# Cristiano Ronaldo: la suite, le superstizioni, i lussi e la Nasa.



## admin (31 Maggio 2014)

Negli ultimi giorni il Sun ha pubblicato una serie di aneddoti inediti su Cristiano Ronaldo. Alcuni davvero curiosi. Ecco alcuni, di seguito:

Il portoghese ha un osso in più nella caviglia destra. Un tratto al 10% circa della popolazione mondiale. 

Lo stesso Ronaldo, inoltre, non ha la più pallida idea di quanti soldi abbia in banca. 

Da bambino era problematico e rissoso. I dirigenti dello Sporting pensavano che avesse dei problemi psicologici.

Dedica ogni gol a suo padre, morto nel 2005.

Mette sempre, per primo, il calzino destro. Ed entra in campo con il piede destro. Sul pullman siede in fondo. In aereo si accomoda in prima fila.


Nel centro sportivo del Real Madrid ha una suite tutta per lui, la numero 118. E' una stanza da 42 metri quadrati dotata di tutti i lussi. E si accede solo con il riconoscimento delle impronte digitali. Molte volte, lo stesso Ronaldo preferisce restare a dormire lì anzichè tornare nella sua villa.
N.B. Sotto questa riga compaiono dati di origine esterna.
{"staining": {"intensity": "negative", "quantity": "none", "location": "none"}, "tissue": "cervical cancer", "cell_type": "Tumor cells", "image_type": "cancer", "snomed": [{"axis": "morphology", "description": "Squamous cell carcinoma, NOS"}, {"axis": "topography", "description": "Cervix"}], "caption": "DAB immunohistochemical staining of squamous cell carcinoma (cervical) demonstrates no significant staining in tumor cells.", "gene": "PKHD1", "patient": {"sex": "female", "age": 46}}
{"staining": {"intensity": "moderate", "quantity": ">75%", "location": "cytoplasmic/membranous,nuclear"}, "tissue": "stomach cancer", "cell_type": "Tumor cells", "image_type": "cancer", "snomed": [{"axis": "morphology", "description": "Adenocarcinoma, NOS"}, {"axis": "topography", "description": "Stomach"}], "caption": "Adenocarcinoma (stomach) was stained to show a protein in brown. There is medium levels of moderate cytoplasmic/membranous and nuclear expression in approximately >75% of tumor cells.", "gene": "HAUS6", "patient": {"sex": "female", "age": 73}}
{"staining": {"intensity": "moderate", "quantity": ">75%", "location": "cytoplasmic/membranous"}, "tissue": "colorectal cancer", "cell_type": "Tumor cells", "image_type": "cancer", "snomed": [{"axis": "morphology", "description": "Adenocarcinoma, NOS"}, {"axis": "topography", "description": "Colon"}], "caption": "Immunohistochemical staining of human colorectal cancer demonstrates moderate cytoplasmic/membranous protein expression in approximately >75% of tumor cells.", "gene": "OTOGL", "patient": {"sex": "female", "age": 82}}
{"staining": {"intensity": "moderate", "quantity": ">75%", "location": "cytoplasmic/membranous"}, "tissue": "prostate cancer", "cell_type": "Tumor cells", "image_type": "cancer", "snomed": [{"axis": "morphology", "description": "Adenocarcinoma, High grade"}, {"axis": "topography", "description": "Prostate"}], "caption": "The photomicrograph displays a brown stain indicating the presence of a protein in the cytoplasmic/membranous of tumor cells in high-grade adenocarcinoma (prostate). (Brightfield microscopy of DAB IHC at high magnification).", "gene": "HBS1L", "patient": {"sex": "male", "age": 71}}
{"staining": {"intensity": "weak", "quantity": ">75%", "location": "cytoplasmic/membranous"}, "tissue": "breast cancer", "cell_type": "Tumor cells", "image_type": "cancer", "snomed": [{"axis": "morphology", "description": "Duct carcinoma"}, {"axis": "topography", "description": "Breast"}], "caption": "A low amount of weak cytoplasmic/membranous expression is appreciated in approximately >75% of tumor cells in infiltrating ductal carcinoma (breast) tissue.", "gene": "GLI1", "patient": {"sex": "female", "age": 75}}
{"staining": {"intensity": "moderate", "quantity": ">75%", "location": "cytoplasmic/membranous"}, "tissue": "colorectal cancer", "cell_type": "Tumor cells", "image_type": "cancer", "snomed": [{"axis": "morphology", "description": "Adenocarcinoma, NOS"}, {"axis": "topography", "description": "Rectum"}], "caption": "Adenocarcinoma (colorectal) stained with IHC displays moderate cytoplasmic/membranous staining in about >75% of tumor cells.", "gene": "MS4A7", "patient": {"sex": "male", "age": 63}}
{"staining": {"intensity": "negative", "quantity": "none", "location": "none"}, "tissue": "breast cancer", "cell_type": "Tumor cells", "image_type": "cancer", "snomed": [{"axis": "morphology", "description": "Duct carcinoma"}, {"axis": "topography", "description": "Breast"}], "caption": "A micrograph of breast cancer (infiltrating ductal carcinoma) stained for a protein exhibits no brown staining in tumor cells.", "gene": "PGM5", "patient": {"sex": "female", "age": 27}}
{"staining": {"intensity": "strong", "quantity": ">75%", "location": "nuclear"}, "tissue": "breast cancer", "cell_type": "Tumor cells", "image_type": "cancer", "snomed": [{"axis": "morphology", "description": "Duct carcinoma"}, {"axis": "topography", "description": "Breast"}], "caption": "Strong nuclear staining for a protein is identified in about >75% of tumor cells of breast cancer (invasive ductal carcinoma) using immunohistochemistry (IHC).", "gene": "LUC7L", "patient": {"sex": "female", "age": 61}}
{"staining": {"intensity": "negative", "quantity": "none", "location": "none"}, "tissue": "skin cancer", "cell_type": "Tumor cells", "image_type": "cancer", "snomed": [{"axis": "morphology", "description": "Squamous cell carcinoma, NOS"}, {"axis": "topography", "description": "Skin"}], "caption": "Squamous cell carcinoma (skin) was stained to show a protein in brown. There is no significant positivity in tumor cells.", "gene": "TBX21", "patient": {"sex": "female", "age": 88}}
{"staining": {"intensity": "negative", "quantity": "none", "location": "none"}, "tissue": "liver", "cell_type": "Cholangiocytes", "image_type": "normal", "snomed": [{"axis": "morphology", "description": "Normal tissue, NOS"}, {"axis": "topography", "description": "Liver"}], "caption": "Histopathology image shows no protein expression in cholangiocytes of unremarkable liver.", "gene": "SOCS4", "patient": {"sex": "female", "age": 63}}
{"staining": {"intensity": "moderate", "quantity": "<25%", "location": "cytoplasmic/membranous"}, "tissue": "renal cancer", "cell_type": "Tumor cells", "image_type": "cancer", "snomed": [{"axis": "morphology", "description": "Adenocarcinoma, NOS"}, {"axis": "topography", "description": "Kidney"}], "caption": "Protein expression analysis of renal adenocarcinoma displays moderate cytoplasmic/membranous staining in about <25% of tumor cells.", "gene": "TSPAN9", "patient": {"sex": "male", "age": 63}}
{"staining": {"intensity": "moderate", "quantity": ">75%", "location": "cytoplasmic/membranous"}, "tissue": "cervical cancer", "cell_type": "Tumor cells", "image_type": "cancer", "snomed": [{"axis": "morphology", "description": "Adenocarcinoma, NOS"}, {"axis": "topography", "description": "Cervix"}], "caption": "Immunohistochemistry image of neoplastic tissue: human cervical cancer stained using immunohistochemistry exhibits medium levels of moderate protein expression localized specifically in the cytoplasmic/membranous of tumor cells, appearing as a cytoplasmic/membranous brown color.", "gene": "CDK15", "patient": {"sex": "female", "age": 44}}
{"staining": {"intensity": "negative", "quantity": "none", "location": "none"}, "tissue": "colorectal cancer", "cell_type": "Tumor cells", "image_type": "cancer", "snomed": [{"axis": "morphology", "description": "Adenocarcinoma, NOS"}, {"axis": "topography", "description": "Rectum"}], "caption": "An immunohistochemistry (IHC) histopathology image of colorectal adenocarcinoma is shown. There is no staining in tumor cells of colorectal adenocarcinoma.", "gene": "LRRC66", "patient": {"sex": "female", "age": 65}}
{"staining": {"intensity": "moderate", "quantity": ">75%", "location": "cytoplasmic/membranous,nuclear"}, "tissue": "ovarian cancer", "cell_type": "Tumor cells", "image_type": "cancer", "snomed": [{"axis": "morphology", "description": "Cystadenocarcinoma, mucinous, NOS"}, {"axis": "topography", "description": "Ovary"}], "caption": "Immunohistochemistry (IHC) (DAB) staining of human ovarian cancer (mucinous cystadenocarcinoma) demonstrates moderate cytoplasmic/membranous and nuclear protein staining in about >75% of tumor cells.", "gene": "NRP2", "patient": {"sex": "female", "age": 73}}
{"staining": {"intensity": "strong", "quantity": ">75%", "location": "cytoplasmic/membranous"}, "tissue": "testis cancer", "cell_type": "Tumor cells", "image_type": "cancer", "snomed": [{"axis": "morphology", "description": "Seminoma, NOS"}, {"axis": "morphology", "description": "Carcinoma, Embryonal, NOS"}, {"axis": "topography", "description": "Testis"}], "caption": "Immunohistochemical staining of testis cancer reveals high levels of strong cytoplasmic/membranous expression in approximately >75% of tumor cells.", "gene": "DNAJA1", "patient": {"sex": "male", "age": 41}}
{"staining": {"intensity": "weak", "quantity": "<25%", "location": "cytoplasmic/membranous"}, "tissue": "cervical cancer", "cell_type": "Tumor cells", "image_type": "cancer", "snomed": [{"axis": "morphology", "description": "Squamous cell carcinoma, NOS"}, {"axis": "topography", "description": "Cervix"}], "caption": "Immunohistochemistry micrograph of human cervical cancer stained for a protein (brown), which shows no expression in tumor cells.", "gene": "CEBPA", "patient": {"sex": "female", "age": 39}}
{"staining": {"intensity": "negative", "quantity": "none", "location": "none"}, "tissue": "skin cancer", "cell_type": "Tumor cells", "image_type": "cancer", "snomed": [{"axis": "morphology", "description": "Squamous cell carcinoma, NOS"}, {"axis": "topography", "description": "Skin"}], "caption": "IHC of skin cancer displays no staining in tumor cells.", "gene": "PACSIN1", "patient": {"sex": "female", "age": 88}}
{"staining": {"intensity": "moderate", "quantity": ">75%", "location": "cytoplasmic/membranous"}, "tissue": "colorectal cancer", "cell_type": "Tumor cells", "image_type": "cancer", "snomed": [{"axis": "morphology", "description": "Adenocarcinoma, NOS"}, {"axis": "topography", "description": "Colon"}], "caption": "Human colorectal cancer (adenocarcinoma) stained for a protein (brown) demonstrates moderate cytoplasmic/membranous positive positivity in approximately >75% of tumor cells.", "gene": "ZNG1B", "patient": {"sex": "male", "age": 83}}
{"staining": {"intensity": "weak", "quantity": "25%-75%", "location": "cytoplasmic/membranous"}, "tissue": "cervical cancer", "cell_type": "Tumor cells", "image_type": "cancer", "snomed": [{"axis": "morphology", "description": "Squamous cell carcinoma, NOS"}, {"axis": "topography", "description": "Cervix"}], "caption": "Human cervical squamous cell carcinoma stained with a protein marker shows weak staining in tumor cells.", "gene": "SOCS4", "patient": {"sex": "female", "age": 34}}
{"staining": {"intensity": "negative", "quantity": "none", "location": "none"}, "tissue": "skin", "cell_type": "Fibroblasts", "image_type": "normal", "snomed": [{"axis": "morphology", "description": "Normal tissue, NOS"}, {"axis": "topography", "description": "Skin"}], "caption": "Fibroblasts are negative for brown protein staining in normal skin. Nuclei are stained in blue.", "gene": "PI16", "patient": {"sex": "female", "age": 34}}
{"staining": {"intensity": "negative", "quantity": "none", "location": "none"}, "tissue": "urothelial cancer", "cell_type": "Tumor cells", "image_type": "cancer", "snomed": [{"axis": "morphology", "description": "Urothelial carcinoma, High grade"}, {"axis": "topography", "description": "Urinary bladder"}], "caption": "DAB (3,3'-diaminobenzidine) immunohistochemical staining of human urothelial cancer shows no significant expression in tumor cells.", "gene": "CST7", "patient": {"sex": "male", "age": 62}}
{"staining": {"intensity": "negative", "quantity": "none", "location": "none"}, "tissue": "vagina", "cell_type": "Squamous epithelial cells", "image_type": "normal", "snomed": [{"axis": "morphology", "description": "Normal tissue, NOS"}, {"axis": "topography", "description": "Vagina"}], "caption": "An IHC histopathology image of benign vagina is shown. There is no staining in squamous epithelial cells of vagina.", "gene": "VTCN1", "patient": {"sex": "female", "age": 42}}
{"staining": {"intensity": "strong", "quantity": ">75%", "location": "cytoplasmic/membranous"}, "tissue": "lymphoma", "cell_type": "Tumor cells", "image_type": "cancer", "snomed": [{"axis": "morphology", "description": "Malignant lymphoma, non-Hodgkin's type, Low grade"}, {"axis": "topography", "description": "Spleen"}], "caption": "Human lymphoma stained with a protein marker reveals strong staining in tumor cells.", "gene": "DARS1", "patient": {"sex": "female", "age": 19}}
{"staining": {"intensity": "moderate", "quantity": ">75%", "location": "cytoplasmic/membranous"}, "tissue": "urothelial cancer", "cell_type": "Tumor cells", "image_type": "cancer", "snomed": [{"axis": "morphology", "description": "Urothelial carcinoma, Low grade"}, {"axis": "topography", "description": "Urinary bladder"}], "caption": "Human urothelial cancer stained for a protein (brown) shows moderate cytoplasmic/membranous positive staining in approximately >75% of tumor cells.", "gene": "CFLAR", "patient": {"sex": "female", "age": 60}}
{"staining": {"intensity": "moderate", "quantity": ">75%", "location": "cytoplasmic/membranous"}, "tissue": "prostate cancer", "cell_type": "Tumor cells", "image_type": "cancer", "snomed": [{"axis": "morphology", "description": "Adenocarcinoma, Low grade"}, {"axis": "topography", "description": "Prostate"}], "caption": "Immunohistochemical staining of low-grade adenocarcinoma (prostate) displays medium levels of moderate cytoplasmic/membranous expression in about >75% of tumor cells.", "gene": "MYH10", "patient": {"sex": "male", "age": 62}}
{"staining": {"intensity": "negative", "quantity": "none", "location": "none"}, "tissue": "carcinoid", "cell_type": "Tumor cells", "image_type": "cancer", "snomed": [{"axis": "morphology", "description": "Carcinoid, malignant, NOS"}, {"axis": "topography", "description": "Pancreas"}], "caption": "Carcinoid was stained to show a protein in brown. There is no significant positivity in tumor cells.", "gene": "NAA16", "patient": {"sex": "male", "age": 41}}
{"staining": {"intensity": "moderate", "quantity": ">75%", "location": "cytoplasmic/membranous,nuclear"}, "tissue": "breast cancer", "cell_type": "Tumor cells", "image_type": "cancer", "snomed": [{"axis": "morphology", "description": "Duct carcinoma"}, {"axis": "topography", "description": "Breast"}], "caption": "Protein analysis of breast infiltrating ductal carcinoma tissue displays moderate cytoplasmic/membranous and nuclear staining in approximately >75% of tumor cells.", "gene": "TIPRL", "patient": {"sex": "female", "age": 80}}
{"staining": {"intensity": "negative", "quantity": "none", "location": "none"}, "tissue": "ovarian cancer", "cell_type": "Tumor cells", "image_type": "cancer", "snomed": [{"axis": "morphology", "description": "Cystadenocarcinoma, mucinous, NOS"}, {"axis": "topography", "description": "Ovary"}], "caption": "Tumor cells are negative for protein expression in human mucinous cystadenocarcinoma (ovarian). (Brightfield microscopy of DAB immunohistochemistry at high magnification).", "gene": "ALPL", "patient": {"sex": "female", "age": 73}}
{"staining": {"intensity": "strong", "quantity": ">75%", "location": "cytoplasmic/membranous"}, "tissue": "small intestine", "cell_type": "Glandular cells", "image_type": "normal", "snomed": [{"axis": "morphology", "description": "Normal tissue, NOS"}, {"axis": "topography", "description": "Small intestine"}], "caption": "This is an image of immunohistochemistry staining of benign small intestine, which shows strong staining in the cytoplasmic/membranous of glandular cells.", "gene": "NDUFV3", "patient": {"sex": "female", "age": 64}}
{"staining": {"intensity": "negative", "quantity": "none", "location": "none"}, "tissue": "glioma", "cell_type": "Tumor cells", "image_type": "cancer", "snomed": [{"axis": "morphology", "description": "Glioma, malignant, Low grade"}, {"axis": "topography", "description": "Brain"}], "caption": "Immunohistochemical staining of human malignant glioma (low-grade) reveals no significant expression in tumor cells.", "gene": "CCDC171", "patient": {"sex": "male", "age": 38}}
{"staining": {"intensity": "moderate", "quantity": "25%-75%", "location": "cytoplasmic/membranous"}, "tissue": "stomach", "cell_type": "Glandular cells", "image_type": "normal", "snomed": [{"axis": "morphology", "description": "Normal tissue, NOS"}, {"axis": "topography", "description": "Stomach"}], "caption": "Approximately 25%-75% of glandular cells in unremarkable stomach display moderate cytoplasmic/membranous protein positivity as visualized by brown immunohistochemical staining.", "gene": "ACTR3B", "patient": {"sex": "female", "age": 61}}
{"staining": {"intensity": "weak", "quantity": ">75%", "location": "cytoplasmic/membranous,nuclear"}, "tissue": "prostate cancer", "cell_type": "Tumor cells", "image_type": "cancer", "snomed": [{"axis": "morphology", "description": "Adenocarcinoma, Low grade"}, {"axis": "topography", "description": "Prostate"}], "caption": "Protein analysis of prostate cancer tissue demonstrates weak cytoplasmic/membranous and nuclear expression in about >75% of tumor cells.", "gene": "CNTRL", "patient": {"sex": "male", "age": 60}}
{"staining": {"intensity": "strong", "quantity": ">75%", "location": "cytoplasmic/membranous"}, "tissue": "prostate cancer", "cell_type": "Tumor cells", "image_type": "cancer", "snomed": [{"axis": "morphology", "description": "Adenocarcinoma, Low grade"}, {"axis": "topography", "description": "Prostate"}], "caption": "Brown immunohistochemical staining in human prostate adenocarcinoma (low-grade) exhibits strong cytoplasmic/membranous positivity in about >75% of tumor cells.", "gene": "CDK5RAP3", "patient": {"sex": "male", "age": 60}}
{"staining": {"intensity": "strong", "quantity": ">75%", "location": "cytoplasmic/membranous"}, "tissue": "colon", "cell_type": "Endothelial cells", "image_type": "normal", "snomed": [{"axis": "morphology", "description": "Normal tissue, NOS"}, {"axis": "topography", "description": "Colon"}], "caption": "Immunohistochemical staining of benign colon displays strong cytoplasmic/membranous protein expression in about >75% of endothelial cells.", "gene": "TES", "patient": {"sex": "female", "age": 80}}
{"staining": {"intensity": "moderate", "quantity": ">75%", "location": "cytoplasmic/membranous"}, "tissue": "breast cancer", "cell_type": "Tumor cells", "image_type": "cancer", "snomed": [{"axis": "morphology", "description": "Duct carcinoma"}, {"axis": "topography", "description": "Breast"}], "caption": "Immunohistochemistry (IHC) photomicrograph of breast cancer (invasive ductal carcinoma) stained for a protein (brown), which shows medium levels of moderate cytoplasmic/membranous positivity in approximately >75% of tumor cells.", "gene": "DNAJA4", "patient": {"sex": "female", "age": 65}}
A casa ha fatto installare una macchina della Nasa che simula la corsa in assenza di gravità.


----------



## pennyhill (31 Maggio 2014)

Admin ha scritto:


> Negli ultimi giorni il Sun ha pubblicato una serie di aneddoti inediti su Cristiano Ronaldo. Alcuni davvero curiosi. Ecco alcuni, di seguito:
> 
> Il portoghese ha un osso in più nella caviglia destra. Un tratto al 10% circa della popolazione mondiale.
> 
> ...



Vorrei avere lo stesso problema. 

La suite a Valdebebas.


----------